Demonic Grounds: Black Women And The Cartographies Of Struggle audiobook
Hi, are you looking for Demonic Grounds: Black Women And The Cartographies Of Struggle audiobook? If yes, you are in the right place! ✅ scroll down to Audio player section bellow, you will find the audio of this book. Right below are top 5 reviews and comments from audiences for this book. Hope you love it!!!.
Review #1
Demonic Grounds: Black Women And The Cartographies Of Struggle audiobook free
An extraordinary book. McKittrick illuminates the ways in which black women have navigated hostile terrain and enacted creative strategies of resistance and survival, as in the warping of the laws of physics in the work of Octavia Butler, producing black feminist geographies. McKittrick produces an invaluable contribution to black women\’s studies, black feminist studies, and studies of geography, space, and resistance. McKittrick\’s studies of the work of Harriet Jacobs, Butler, Dionne Brand and Sylvia Wynter are insightful and generative, and have had a profound effect on my own studies. Her analyses of Wynter\’s concept of \”demonic grounds\” are invaluable.
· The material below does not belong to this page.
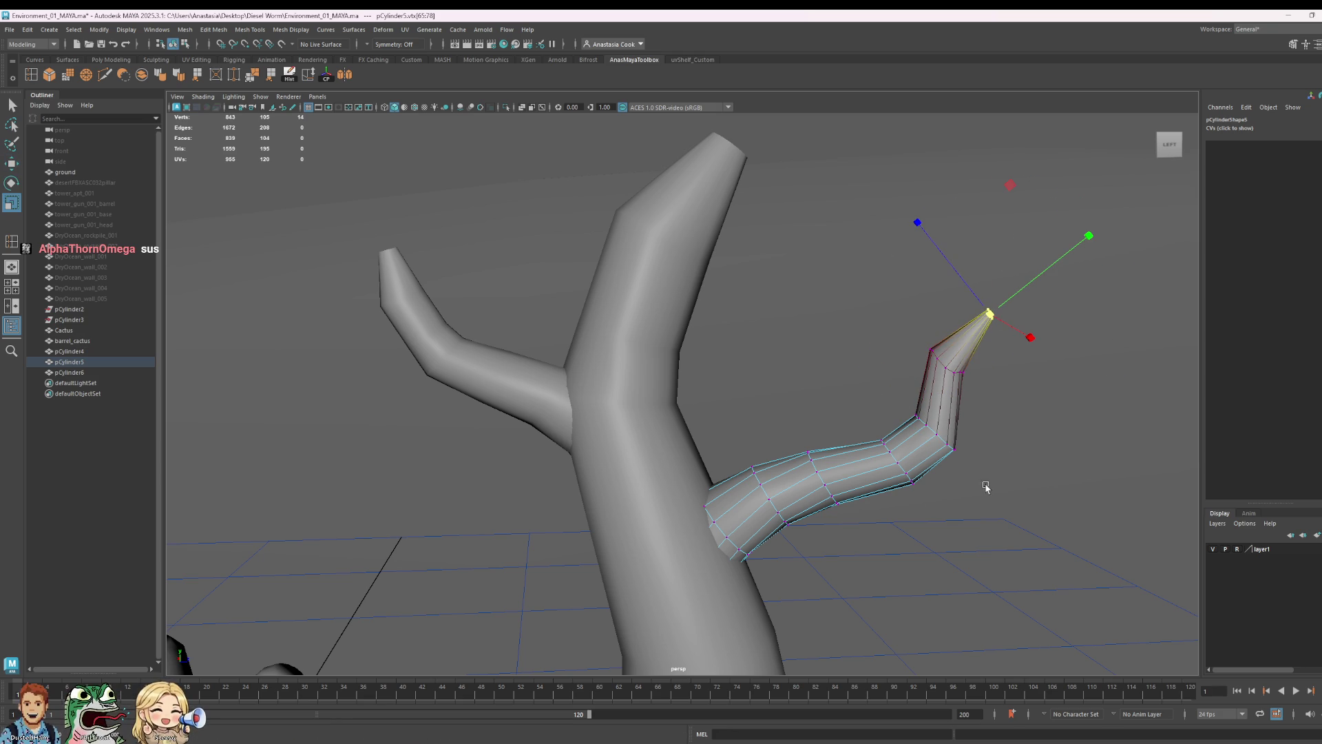
pyautogui.click(767, 487)
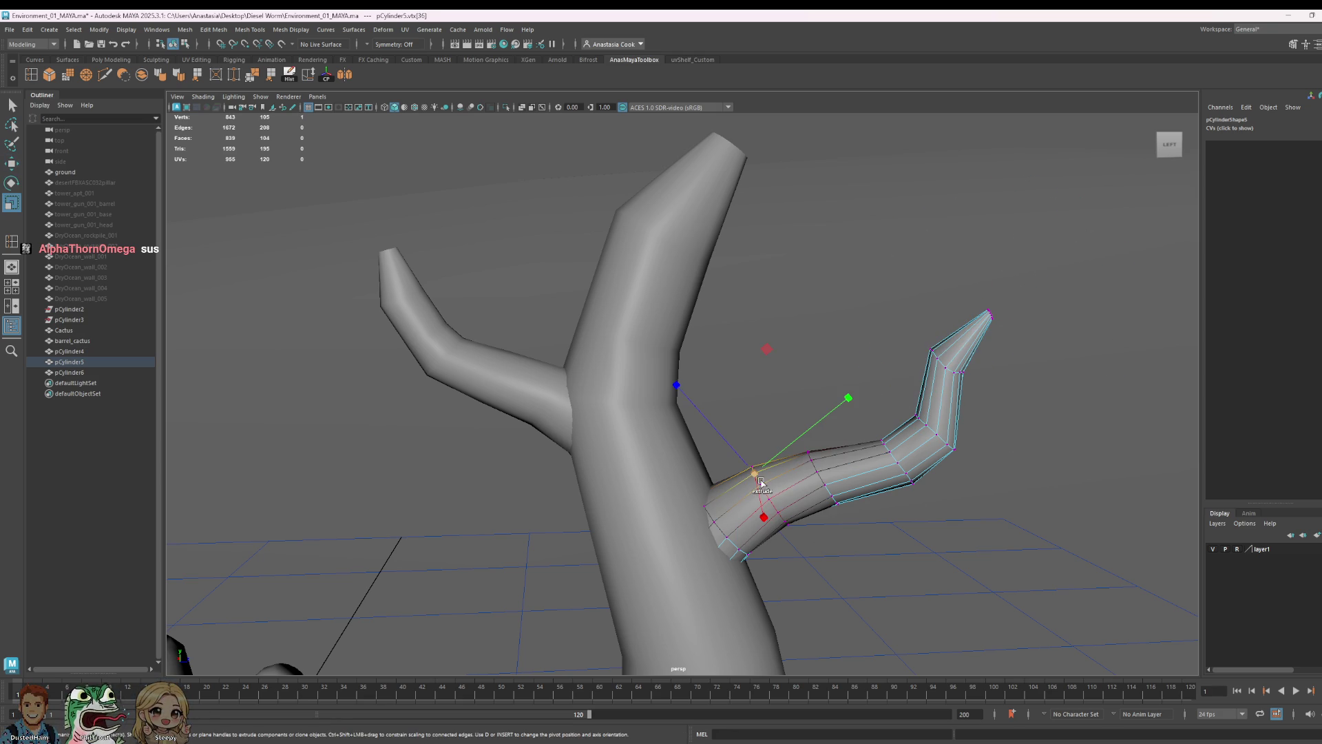
pyautogui.scroll(-2, 947, 511)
This is a book for the ages. Will be required reading when I teach.
Review #2
Demonic Grounds: Black Women And The Cartographies Of Struggle audiobook streamming online
The kindle edition does not contain real page numbers and the footnotes are not searchable. Don\’t purchase the kindle edition and save yourself the headache! If you have the kindle, you have to look up the table of contents, find notes, toggle through each page (for example if you\’re in chapter 2), find the appropriate footnote. Want to return to the page you left off? Well, you have to go back to the table of contents, find the appropriate chapter, toggle through the pages, and find your exact spot.
Review #3
Audiobook Demonic Grounds: Black Women And The Cartographies Of Struggle by Katherine McKittrick
After studying Urban Planning and then switching to Literature, I find myself continually concerned with the ways our spatial environment affects who we are. This interest made McKittrick\’s book a natural fit. Her careful attention to the ways that space, geography, and the ideas that shape Black women\’s existance all fit together to direct how they move about the world has changed the way I view every book I read. It is an academic book, and even after years of graduate school it required a careful, methodical reading, but it was well worth the effort for the amazing amount of information she packs into such a slender book. Any student/fan of African American history or literature will find themselves well rewarded for the effort of immersing themselves in McKittrick\’s particular genius.
Review #4
Audio Demonic Grounds: Black Women And The Cartographies Of Struggle narrated by Machelle Williams
Oh my goodness, this book is brilliant. I am a geographer. I am also a geographer trying to bring black feminist theory into the discipline of geography. McKittrick\’s book is brilliant because it shows me what happens when black women\’s studies meets geography! This book is the antithesis to traditional geography books that always talk about conquest, colonialism, and imperialism from the perspective of the white male colonizer. This book asks what geography looks like— starting from Transatlantic slavery— in the eyes of the African/black female who, until recently, was never allowed in the academy to chart her cartographies of struggle.
Review #5
Free audio Demonic Grounds: Black Women And The Cartographies Of Struggle – in the audio player below
Katherine McKittrick is brilliant and bold. Her interdisciplinary scholarship is in a league of its own.